ЦИТИРУЕМЫЙ ТЕКСТ
════════

'Вы не узнаете Москву, - говорили мне. - Она так изменилась! Ничего общего с недобрыми старыми временами'. Я скептически пожал плечами, сел в самолет, и после шестилетнего отсутствия вернулся в город, где прожил большую часть девяностых.
Что ж, изменения действительно налицо: город стал богаче, здесь теперь больше ресторанов, баров, магазинов, ночных клубов, супермаркетов и торговых центров, больше огней и машин, а пробки стали еще невыносимее. (Вот уж где давно пора вводить платный въезд в центр!)
Но пожалуй еще примечательнее то, что многое ничуть не изменилось. Всякий, кто бывал в Москве в прошлом десятилетии, узнает ее с первого взгляда. В стороне от главных проспектов по-прежнему громоздятся песочного цвета многоэтажки, отделенные друг от друга полосками жидкой грязи, которые здесь называются дворами. Залитый огнями центр, возрожденный усилиями мэра Лужкова, окружен бетонной массой пригородов, где и сегодня почти не встретишь ярких цветовых пятен, особенно зелени. Торговцы все так же ютятся в тесных киосках.

════════

Данные, извлеченные из коллекции:

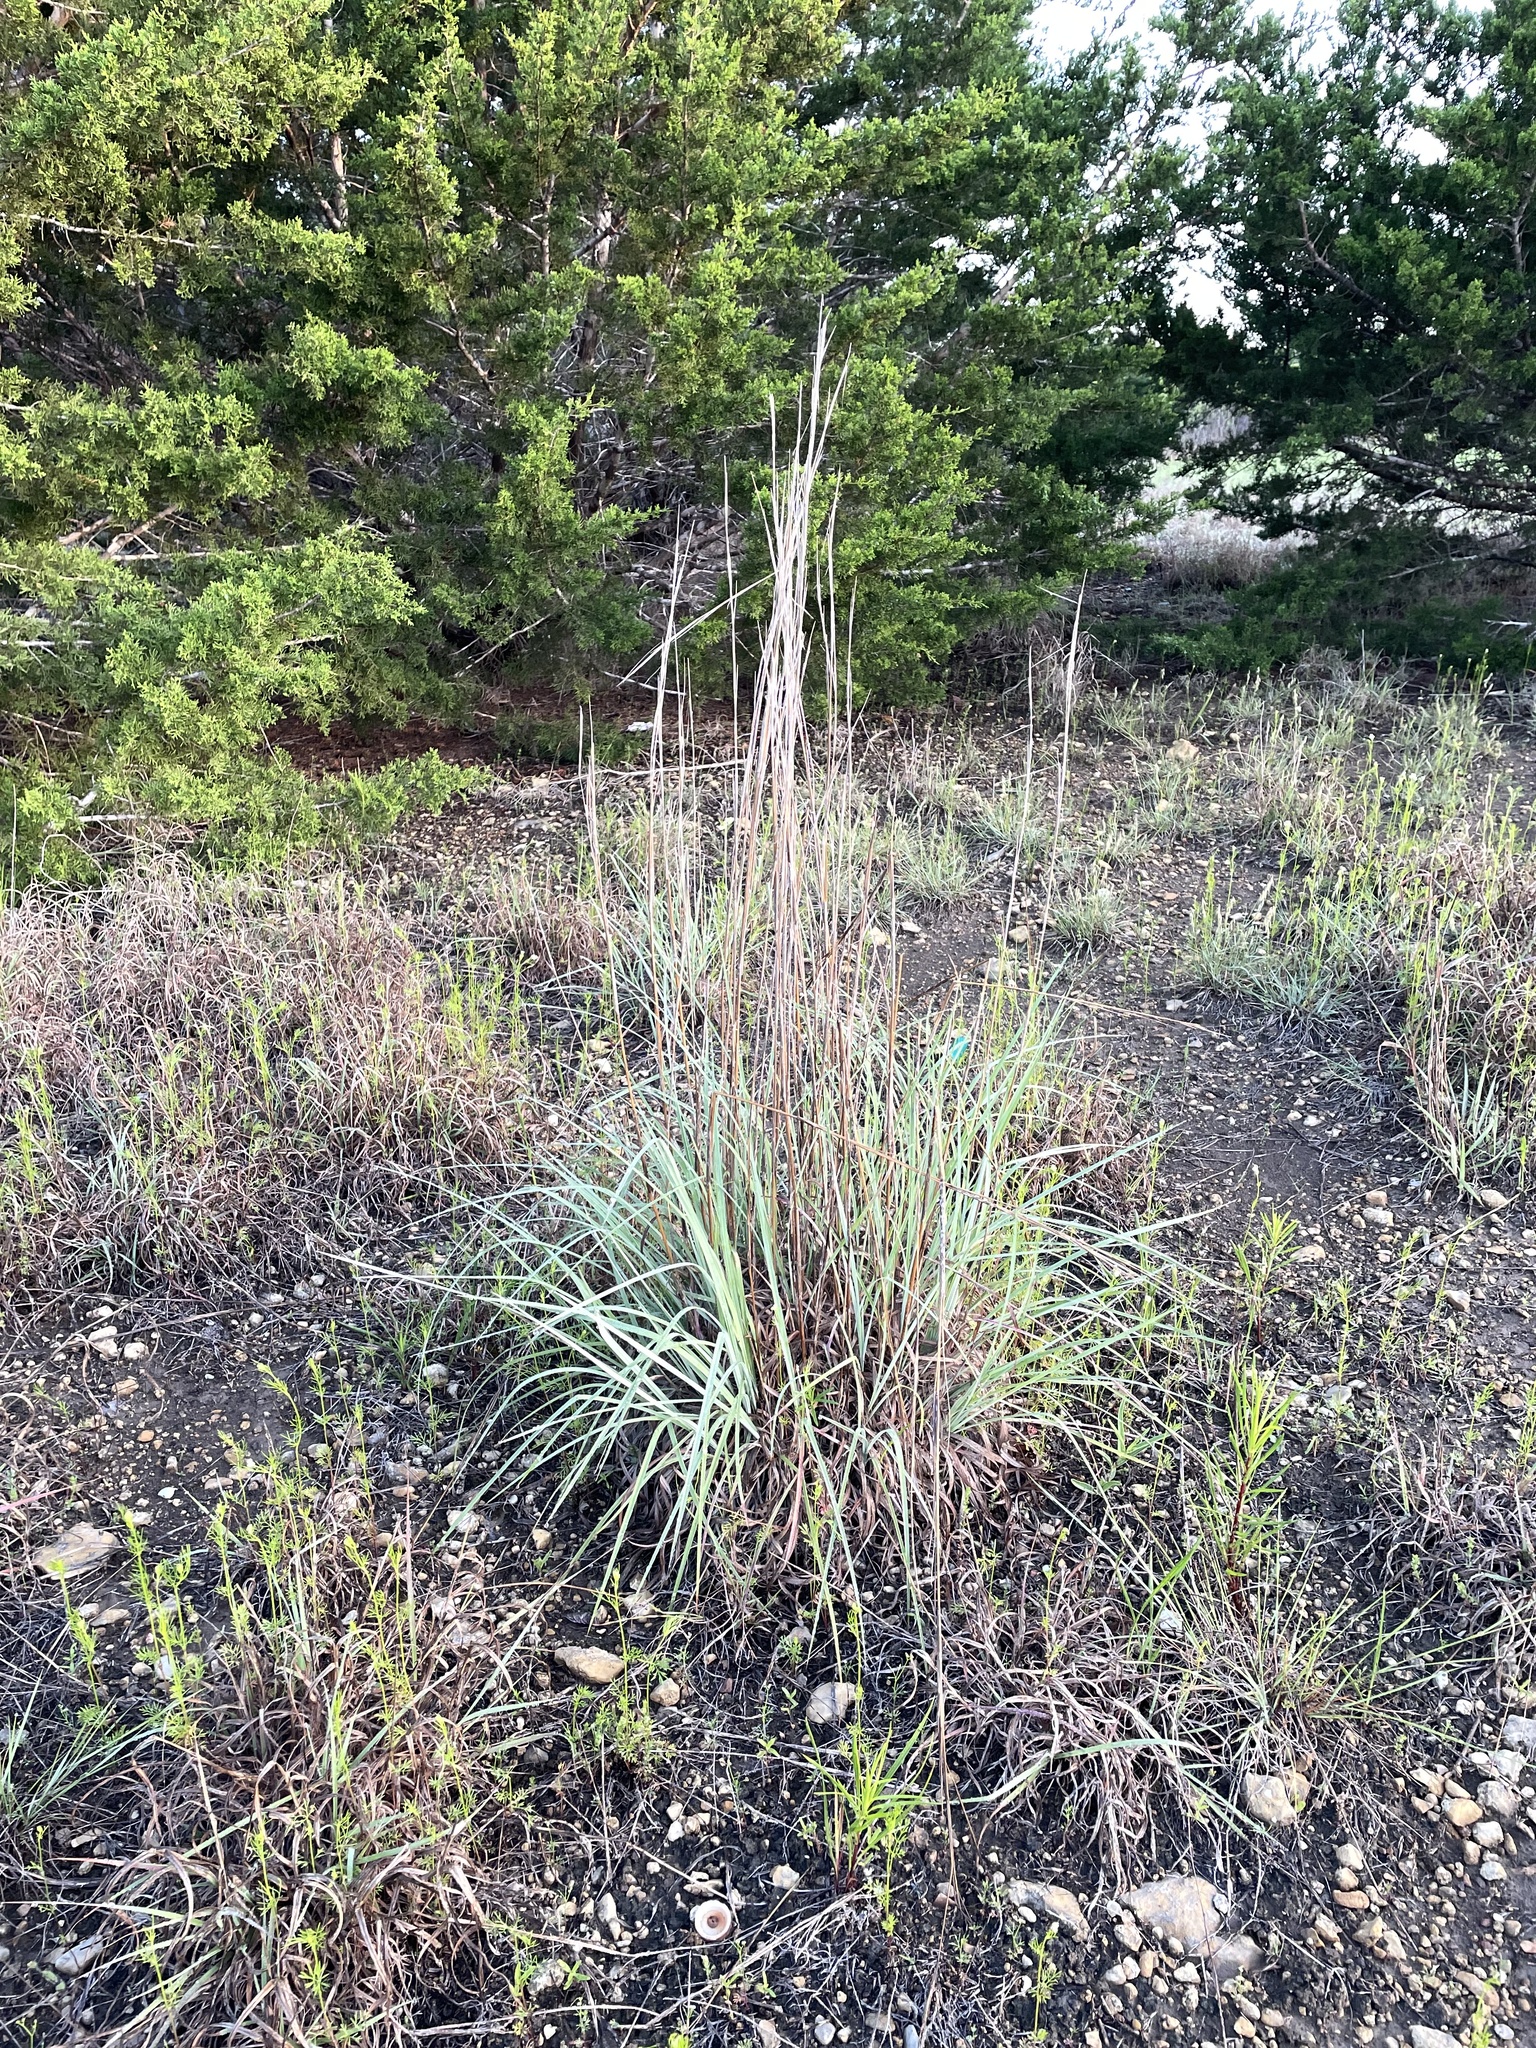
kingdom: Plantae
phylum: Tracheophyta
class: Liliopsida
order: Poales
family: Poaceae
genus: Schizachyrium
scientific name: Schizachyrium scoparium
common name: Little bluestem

════════

ПИСЬМЕННОЕ ЗАДАНИЕ
Продолжите текст о переменах в Москве, начав сразу после его последнего предложения. Записи для работы не понадобятся.

ОТВЕТ НА ЗАДАНИЕ
Впрочем, сохранилось и то, что мне всегда нравилось. Метро по-прежнему великолепно, архитектура потрясает. Москвичи не утратили иронически-озорного юмора, так напоминающего британский. В общем, этот город, может, и не радует глаз, но не полюбить его невозможно.
Даже внутри Кремля - главного бастиона власти - мало что изменилось: все те же бесконечные полутемные коридоры с красными ковровыми дорожками, которые так любили советские дизайнеры по интерьеру. Все эти переходы жутковато пустынны - здесь вполне можно снимать сиквел 'Сияния' [The Shining - знаменитый фильм ужасов по роману Стивена Кинга, где действие происходит в закрытом на зиму отеле - прим. перев.].
Впрочем, Дмитрий Песков пугающего впечатления не производит. Да, по неизвестной мне причине на столе у него лежит деревянная булава, утыканная шипами. Но даже помахав ей шутки ради, он непохож на героя Джека Николсона с топором в руках; а когда Песков высовывает голову из-за двери, чтобы нас поприветствовать, ни у кого не вырывается крик ужаса. В общем, пресс-секретарь Владимира Путина по международным делам - человек обаятельный и дружелюбный, аппаратчик 'нового типа' с изысканными манерами и отличным чувством юмора, не выпускающий сигарету изо рта.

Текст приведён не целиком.